The Olympic idea was definitely in the air in 19th-century England. The Baron de Berenger held an Olympic Festival at Chelsea Stadium in London in 1832. To commemorate Queen Victoria's coronation, he staged another festival in 1838, which included archery, gymnastics, cricket, fencing, rowing, sailing, and target shooting with both rifle and pistol.
By far the most important of such events was the annual Olympic festival at Much Wenlock, Shropshire, which began in 1850. William "Penny" Brooke, a life-long campaigner for physical education, organized the games, which included cricket, hurdling, jumping, quoits, running, and soccer.
The Much Wenlock Games were originally designed for youngsters--there was an even a race for children under seven--but they eventually grew to include older athletes. They also drew some attention from Europe and the German Gymnastics Society began sending a team to England to compete in various events.
In 1861, Brooke organized the Shropshire Olympian Association, which led to the founding of the National Olympian Association four years later. Brooke's goal was to create an international Olympics, primarily to promote physical education in participating countries.
Brooke never achieved that goal. But, in 1890, he was visited by Coubertin, who was eager to learn about the Much Wenlock games and the Olympian Society, and Brooke was very helpful to the young Frenchman who shared his interest in physical education and his dream of an international Olympic festival.
Born in 1863, Coubertin had grown up in the shadow of his country's devastating defeat in the Franco-Prussian War of 1870-71. He decided that France had lost the war due to physical and spiritual flabbiness caused primarily by poor educational methods.

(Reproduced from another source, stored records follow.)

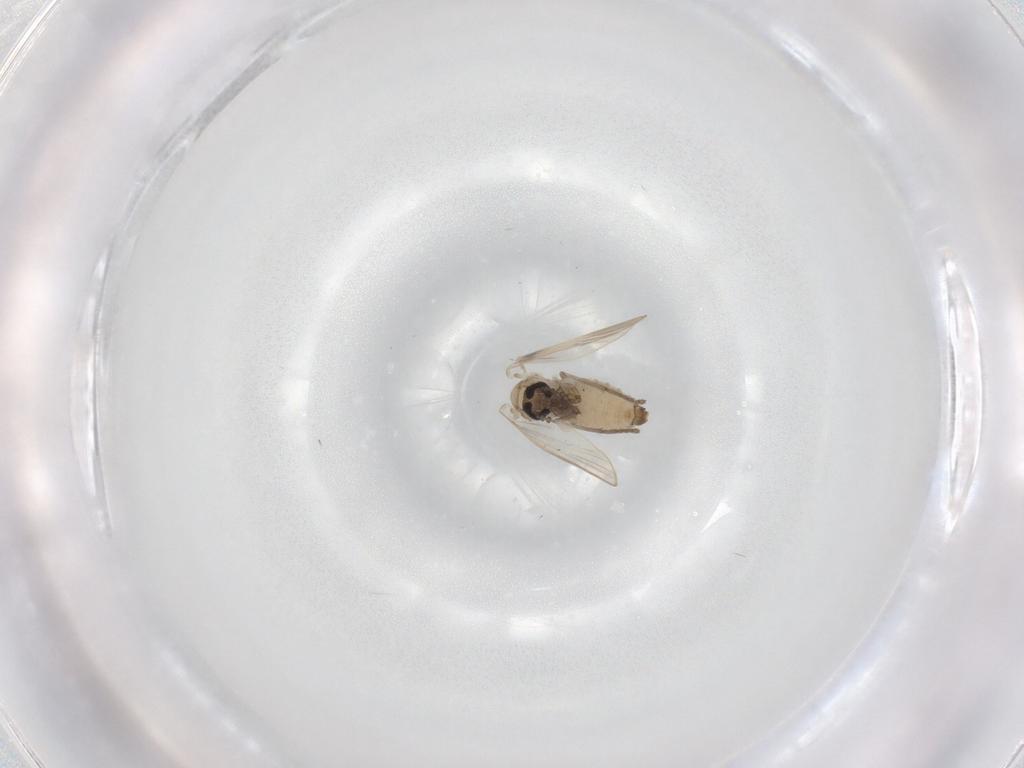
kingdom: Animalia
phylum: Arthropoda
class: Insecta
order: Diptera
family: Psychodidae
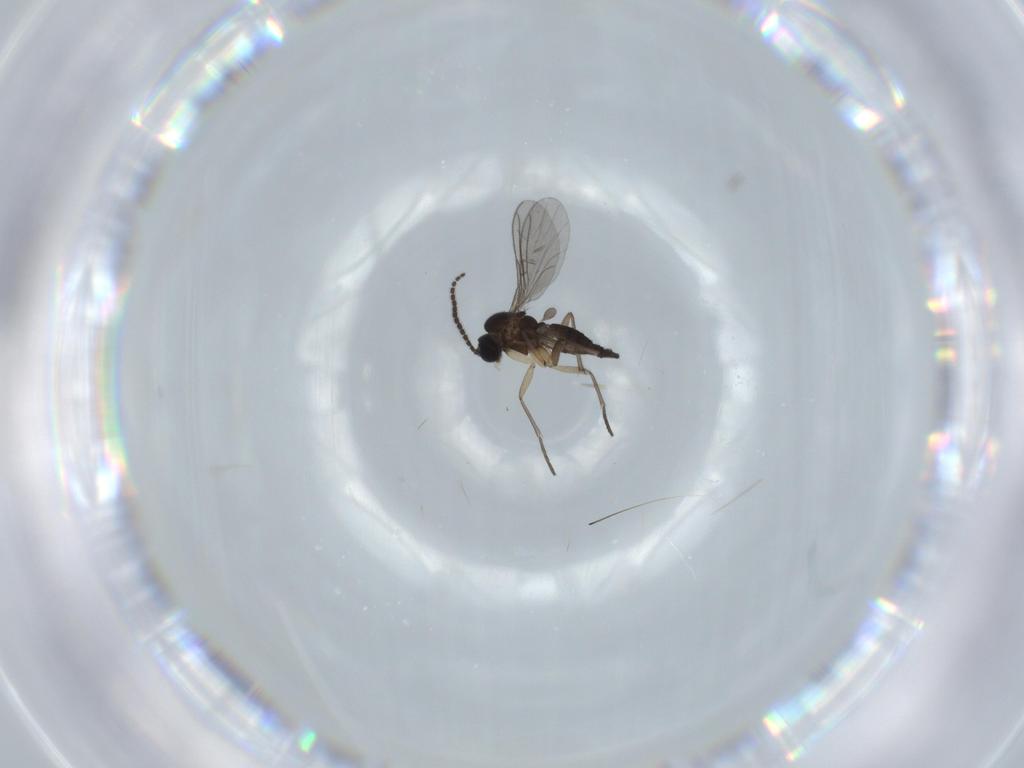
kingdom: Animalia
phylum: Arthropoda
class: Insecta
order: Diptera
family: Sciaridae
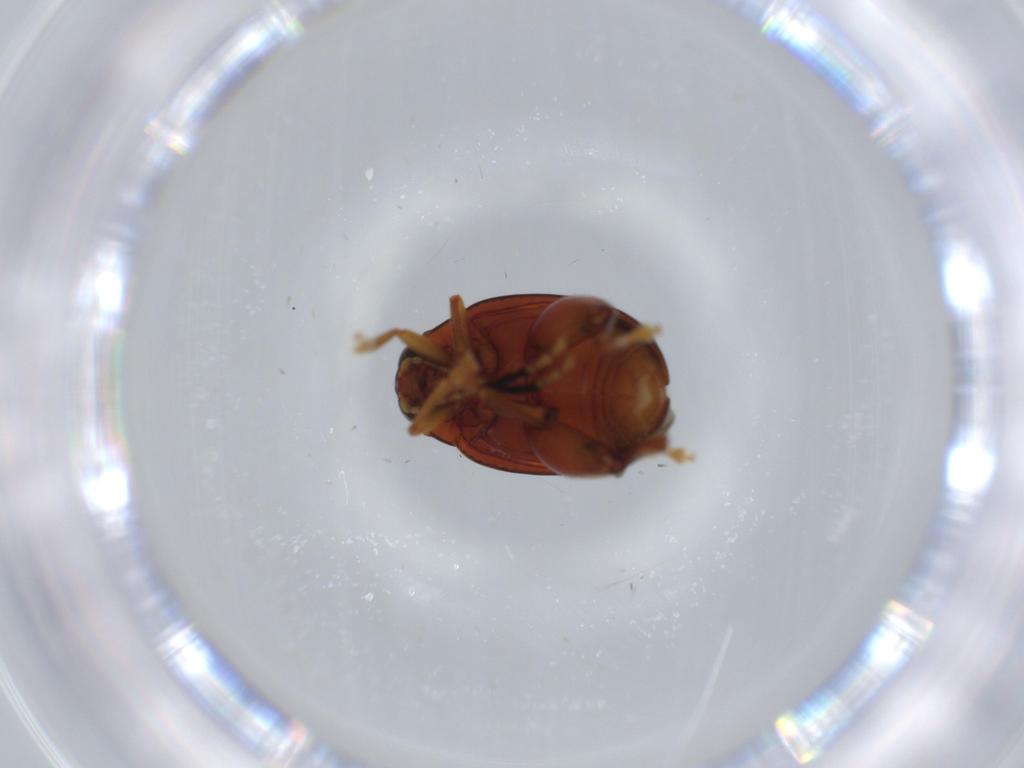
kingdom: Animalia
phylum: Arthropoda
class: Insecta
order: Coleoptera
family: Chrysomelidae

A boxer, fencer, and rower as a young man, Coubertin determined to devote his life to education and, especially, to physical education. His ideas fit in exactly with England's "muscular Christianity" movement, which espoused moral and intellectual development based on physical fitness.

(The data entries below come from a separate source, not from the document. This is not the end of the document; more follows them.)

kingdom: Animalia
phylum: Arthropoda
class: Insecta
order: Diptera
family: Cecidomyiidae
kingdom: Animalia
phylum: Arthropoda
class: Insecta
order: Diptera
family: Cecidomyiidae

Coubertin visited England several times to see first-hand how sport was used in public schools, and he also traveled to the United States with the same goal. In 1889, he organized the Congress of Physical Education in Paris and the following year he made his visit to Much Wenlock to talk to "Penny" Brooke about the Olympian Society.
The idea of reviving the Olympics as a true international festival grew out of that meeting. Coubertin began openly espousing the idea in 1892, but attracted little notice. Despite repeated rebuffs, not only from his own countrymen but from the English and the Americans as well, Coubertin persisted. On June 23, 1894, he presided over a meeting of 79 delegates, representing 12 countries, who unanimously voted for the restoration of the Olympic games.
As a result, the International Olympic Committee (IOC) was organized, with the goal of staging the first modern Olympics in Paris in 1900. Pressed by Coubertin, the IOC soon decided to aim for 1896, with Athens as the site.
That idea, too, met with resistance, especially from the government of Greece. But when Georgios Averoff of Alexandria donated 920,000 gold drachmas to build an Olympic stadium in Athens, the resistance folded, and the King of Greece himself opened the first modern Olympic Games on April 5, 1896 (March 24 on the Greek calendar).